2. M. A a été admis au bénéfice de l'aide juridictionnelle totale par une décision du 14 décembre 2022. Il n'y a pas lieu, par suite, de statuer sur ces conclusions.

Sur les conclusions à fin d'annulation et d'injonction :

3. Le préfet de la Haute-Garonne fait valoir en défense que M. A bénéficie d'un logement social au terme d'un bail conclu avec l'association Robert Monier et ce depuis le 9 avril 2024. Le requérant ne conteste ni cette affirmation, ni le caractère adapté de ce logement.
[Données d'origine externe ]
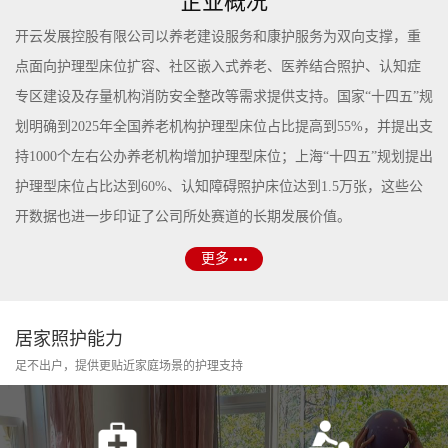
企业概况
开云发展控股有限公司以养老建设服务和康护服务为双向支撑，重
点面向护理型床位扩容、社区嵌入式养老、医养结合照护、认知症
专区建设及存量机构消防安全整改等需求提供支持。国家“十四五”规
划明确到2025年全国养老机构护理型床位占比提高到55%，并提出支
持1000个左右公办养老机构增加护理型床位；上海“十四五”规划提出
护理型床位占比达到60%、认知障碍照护床位达到1.5万张，这些公
开数据也进一步印证了公司所处赛道的长期发展价值。
更多
居家照护能力
足不出户，提供更贴近家庭场景的护理支持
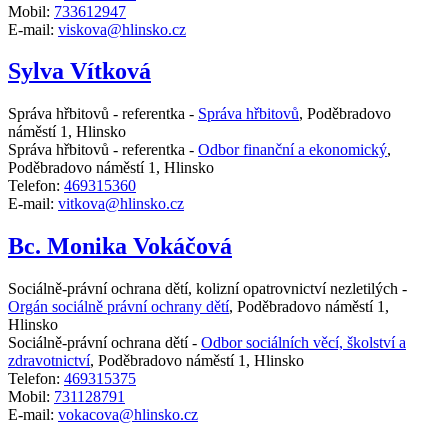
Mobil:
733612947
E-mail:
viskova@hlinsko.cz
Sylva Vítková
Správa hřbitovů - referentka -
Správa hřbitovů
,
Poděbradovo
náměstí 1, Hlinsko
Správa hřbitovů - referentka -
Odbor finanční a ekonomický
,
Poděbradovo náměstí 1, Hlinsko
Telefon:
469315360
E-mail:
vitkova@hlinsko.cz
Bc. Monika Vokáčová
Sociálně-právní ochrana dětí, kolizní opatrovnictví nezletilých -
Orgán sociálně právní ochrany dětí
,
Poděbradovo náměstí 1,
Hlinsko
Sociálně-právní ochrana dětí -
Odbor sociálních věcí, školství a
zdravotnictví
,
Poděbradovo náměstí 1, Hlinsko
Telefon:
469315375
Mobil:
731128791
E-mail:
vokacova@hlinsko.cz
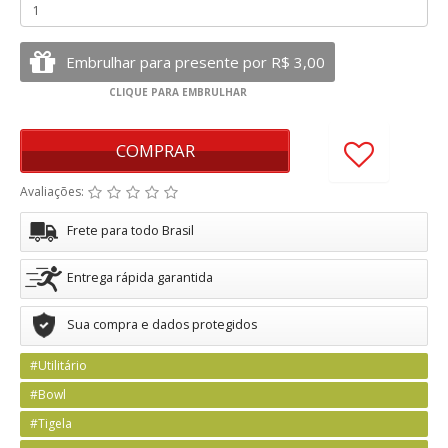
COMPRAR
Avaliações:
Frete para todo Brasil
Entrega rápida garantida
Sua compra e dados protegidos
#Utilitário
#Bowl
#Tigela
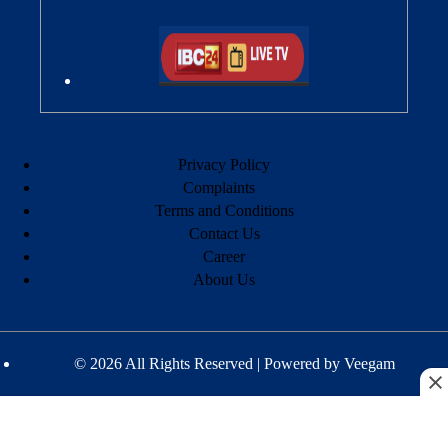
Privacy Policy
Complaints
Terms and Conditions
Contact Us
Career
About Us
© 2026 All Rights Reserved | Powered by
Veegam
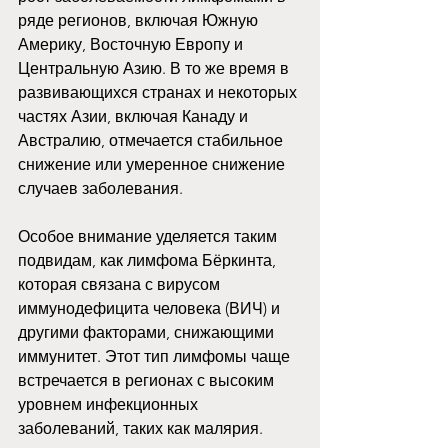
ряде регионов, включая Южную 
Америку, Восточную Европу и 
Центральную Азию. В то же время в 
развивающихся странах и некоторых 
частях Азии, включая Канаду и 
Австралию, отмечается стабильное 
снижение или умеренное снижение 
случаев заболевания.
Особое внимание уделяется таким 
подвидам, как лимфома Бёркинта, 
которая связана с вирусом 
иммунодефицита человека (ВИЧ) и 
другими факторами, снижающими 
иммунитет. Этот тип лимфомы чаще 
встречается в регионах с высоким 
уровнем инфекционных 
заболеваний, таких как малярия.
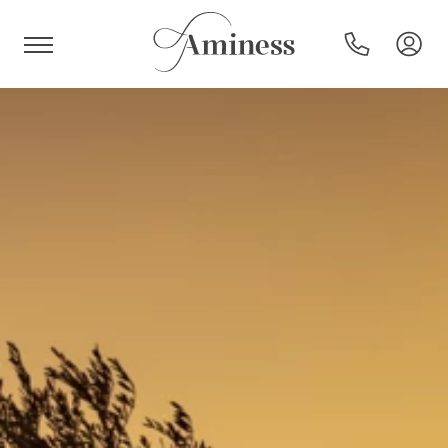
HR
Hoteli i resorti
Kampovi
Posebne ponude
Destinacije
Interesi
Sa requête est dès lors privée d'objet et il n'y a plus lieu de statuer sur ses conclusions à fin d'annulation et d'injonction.

Sur les frais liés au litige :

4. M. A a obtenu le bénéfice de l'aide juridictionnelle totale. Par suite, son avocat peut se prévaloir des dispositions combinées de l'article L. 761-1 du code de justice administrative et de l'article 37 de la loi du 10 juillet 1991 susvisée. Il y a lieu, dans les circonstances de l'espèce, et sous réserve que Me Laspalles renonce à percevoir la somme correspondant à la part contributive de l'Etat, de mettre à la charge de l'Etat le versement à Me Laspalles de la somme de 700 euros.

D E C I D E :

Article 1erer : Il n'y a pas lieu de statuer sur la demande d'admission provisoire au bénéfice de l'aide juridictionnelle de M. A, ainsi que sur ses conclusions à fin d'annulation et d'injonction.

Article 2 : L'État versera la somme de 700 (sept cents) euros à Me Laspalles en application des dispositions de l'article L. 761-1 du code de justice administrative et de l'article 37 de la loi du 10 juillet 1991 relative à l'aide juridique, sous réserve que Me Laspalles renonce à percevoir la somme correspondant à la part contributive de l'État au titre de l'aide juridictionnelle.

Article 3 : Le surplus des conclusions de la requête est rejeté.

Article 4 : Le présent jugement sera notifié à M. C A, à Me Laspalles et au ministre de la transition écologique et de la cohésion des territoires.

Copie en sera adressée au préfet de la Haute-Garonne.

Rendu public par mise à disposition au greffe le 17 juillet 2024.

Le magistrat désigné,

P. GRIMAUDLa greffière,

M. B

La République mande et ordonne au ministre de la transition écologique et de la cohésion des territoires en ce qui le concerne ou à tous commissaires de justice à ce requis, en ce qui concerne les voies de droit commun contre les parties privées, de pourvoir à l'exécution du présent jugement.